No meio do caminho, tinha uma crise nervosa. Gastrite corroendo o estômago a ponto de tirar a fome e levar a intensos enjoos, seguidos de vômito. Nessa estrada, prazos curtíssimos se atropelavam com a exigência e o descaso dos mentores. No fim do caminho, tinha um diploma universitário. “Por causa da faculdade, desenvolvi ansiedade e pânico”, declara Ana Batista*, recém-graduada em Relações Internacionais na INPG (Instituto Nacional de Pós-Graduação), em São José dos Campos (SP).

Ana faz parte do número cada vez mais expressivo de estudantes que passam por algum tipo de sofrimento psíquico.
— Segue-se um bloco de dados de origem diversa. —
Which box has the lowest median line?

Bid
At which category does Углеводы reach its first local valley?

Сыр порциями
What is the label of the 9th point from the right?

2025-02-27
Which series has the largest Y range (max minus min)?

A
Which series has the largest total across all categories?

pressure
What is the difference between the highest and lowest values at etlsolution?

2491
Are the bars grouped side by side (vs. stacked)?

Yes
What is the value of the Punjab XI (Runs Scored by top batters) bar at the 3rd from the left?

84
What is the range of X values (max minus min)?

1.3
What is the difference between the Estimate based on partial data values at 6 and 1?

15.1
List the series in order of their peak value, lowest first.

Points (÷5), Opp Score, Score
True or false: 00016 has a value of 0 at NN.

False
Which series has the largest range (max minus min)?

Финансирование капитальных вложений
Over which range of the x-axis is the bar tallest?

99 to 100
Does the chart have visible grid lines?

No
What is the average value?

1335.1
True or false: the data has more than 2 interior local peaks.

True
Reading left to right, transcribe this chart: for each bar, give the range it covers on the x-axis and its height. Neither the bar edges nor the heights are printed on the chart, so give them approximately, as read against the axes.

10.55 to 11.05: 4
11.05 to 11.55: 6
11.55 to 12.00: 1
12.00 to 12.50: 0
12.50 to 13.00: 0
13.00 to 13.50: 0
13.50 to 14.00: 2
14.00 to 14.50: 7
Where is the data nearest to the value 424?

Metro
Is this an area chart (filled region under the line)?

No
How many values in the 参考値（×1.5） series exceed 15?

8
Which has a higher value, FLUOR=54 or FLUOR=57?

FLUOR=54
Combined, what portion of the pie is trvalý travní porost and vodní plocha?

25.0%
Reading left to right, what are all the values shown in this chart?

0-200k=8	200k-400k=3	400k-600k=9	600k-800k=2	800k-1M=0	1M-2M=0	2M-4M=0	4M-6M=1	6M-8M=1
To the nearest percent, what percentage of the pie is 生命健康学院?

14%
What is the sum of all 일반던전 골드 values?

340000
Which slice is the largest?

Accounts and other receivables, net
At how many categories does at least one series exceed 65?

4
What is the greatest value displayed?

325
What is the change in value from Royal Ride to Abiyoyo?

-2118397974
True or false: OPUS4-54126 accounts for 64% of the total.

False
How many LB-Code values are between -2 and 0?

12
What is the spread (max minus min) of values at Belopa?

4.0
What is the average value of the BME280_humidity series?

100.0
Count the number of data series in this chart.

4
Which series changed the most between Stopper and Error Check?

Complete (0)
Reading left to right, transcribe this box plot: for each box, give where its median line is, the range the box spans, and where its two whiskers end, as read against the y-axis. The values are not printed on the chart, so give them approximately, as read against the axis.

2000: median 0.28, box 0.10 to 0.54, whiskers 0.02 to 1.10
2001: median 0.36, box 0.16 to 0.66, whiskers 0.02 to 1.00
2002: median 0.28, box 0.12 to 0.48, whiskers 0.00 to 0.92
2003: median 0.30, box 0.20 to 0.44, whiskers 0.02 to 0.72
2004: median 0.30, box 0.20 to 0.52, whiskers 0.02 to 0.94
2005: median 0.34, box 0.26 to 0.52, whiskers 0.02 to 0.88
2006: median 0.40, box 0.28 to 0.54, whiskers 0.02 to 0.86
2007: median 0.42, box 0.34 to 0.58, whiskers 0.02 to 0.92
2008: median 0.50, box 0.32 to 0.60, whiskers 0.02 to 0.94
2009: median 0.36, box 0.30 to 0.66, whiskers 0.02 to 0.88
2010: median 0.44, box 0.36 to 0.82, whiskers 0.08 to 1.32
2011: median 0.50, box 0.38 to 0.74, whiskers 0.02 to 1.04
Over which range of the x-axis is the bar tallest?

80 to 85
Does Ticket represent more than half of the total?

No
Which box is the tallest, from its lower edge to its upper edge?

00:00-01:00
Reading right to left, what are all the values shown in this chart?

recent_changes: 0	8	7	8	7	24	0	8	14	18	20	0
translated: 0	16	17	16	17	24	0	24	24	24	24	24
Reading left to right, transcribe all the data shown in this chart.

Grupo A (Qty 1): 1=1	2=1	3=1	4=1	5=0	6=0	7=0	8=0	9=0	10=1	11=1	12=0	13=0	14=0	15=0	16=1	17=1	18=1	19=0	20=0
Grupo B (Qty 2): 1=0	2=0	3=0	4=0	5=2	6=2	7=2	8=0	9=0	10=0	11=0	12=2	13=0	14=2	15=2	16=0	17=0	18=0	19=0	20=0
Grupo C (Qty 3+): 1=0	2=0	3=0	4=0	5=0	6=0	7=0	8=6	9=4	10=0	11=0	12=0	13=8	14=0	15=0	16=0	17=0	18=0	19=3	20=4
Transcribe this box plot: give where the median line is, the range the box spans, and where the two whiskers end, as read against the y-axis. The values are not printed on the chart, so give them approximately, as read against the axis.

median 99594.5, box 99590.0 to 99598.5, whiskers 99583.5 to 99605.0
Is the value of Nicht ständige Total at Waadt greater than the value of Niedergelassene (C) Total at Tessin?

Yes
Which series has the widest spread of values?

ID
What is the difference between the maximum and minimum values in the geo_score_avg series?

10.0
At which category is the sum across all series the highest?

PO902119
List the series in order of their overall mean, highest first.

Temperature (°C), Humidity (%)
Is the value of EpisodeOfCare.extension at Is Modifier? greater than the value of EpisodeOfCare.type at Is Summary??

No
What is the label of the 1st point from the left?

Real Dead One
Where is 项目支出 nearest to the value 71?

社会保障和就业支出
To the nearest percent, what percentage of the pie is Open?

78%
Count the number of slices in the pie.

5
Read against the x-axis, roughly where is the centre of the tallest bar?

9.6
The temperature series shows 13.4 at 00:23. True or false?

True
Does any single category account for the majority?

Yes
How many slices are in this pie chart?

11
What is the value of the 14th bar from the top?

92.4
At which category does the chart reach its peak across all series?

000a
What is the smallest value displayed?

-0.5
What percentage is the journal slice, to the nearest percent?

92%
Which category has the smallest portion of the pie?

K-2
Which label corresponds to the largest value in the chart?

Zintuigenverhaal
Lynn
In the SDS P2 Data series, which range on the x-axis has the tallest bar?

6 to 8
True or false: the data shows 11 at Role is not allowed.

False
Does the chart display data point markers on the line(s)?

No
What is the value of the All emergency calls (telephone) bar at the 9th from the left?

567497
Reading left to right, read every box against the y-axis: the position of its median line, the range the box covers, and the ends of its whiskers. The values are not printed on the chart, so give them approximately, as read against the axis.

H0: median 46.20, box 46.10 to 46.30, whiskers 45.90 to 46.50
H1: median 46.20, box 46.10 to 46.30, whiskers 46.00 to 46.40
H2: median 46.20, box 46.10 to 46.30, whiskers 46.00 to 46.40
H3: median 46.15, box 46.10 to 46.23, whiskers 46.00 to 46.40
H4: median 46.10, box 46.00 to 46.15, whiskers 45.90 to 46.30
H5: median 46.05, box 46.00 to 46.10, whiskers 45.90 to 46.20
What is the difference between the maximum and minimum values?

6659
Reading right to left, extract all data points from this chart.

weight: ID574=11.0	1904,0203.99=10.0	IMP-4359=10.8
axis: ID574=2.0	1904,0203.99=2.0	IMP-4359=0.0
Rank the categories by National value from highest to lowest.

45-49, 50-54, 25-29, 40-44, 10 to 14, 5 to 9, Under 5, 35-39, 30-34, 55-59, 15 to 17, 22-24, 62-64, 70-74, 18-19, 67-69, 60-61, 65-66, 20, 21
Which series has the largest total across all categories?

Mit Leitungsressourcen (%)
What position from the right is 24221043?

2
Segundo pesquisa divulgada pela Associação Nacional dos Dirigentes das Instituições Federais de Ensino Superior (Andifes) em 2016, 30% dos alunos de graduação em instituições federais no Brasil procuraram atendimento psicológico dois anos antes. E mais de 10% fizeram uso de algum medicamento psiquiátrico.

Algumas universidades brasileiras têm se mobilizado para que as diretorias olhem com mais cuidado para o problema do sofrimento psíquico e dos transtornos mentais de seus estudantes. Em setembro, a Faculdade de Economia e Administração da USP lançou uma campanha chamada “Isso não é normal”, na qual os alunos anonimamente declararam o que sentiam no ambiente universitário. As respostas relatavam ataques de ansiedade, desmotivação, problemas para dormir, depressão e pânico.

Para o psicólogo Pablo Castanho, professor e coordenador da clínica-escola Durval Marcondes do Instituto de Psicologia da USP, esse quadro não é um fenômeno atual. “Essa demanda de sofrimento psíquico dos alunos de graduação e pós tem chamado bastante atenção na USP e no exterior. Mas há mais de 20 anos eu já atendia pacientes com as mesmas questões.”

O que causa a impressão de aumento no número de casos, segundo Castanho, é a abertura que temos para tratar o assunto hoje em dia. Isso porque as pessoas estão mais atentas para perceber mudanças de comportamento. “Na USP, existe um movimento de professores entrando em contato com o Instituto de Psicologia, preocupados sobre como podem perceber que um aluno está mal”, revela o professor.

De acordo com o psicólogo e professor Pablo Castanho há cinco fatores que podem explicar a ocorrência de sofrimento psíquico e transtorno mental nos estudantes universitários:

1. Influência do mercado de trabalho: Para o professor, as universidades estão cada vez mais próximas do mercado de trabalho e as cobranças que existem na atividade profissional chegam à universidade. “Isso vulnerabiliza muito a pessoa”, afirma. Além disso, ocorre uma “competição predatória”, segundo ele a classifica, “inibindo o fairplay”. Os alunos estão o tempo inteiro em competição por bolsas de estudos, vagas de estágio, liderança nas empresas júnior e intercâmbio, por exemplo.

2. A desarticulação do coletivo: Ao contrário do que se costuma pensar, a pressão da universidade não é a única causa do sofrimento. “Por pior que sejam a pressão pelo resultado, as críticas e ataques aos alunos, e a exposição de estudantes que vão mal, existem estratégias de lidar com isso. O grande problema é a desarticulação dos coletivos.”

3. Crise do modelo de vida: O sofrimento psíquico pode estar associado a uma crise do modelo de vida que muitos estudantes levam até chegar a universidades. “Principalmente os que passam em vestibulares concorridos dedicaram boa parte de suas vidas ao estudo para a prova. Depois que eles passam, não sabem se realmente valeu a pena”, explica Pablo Castanho.

4. Perda de referências: Quando se muda de cidade para cursar a graduação, o universitário passa por uma série de mudanças que demandam “rearranjos psíquicos”. Segundo o psicólogo, quando se sai do grupo em que cresceu, perdem-se referências.

5. Falta de significado: Para o psicólogo, o sofrimento é inerente a um intenso período de estudos, como da universidade, mas é preciso tomar cuidado para que esse incômodo não se torne um adoecimento psíquico. Para isso, é preciso um contraponto, que pode ser encontrado no significado que a carreira tem para o estudante.

Com informações do Huff Post Brasil.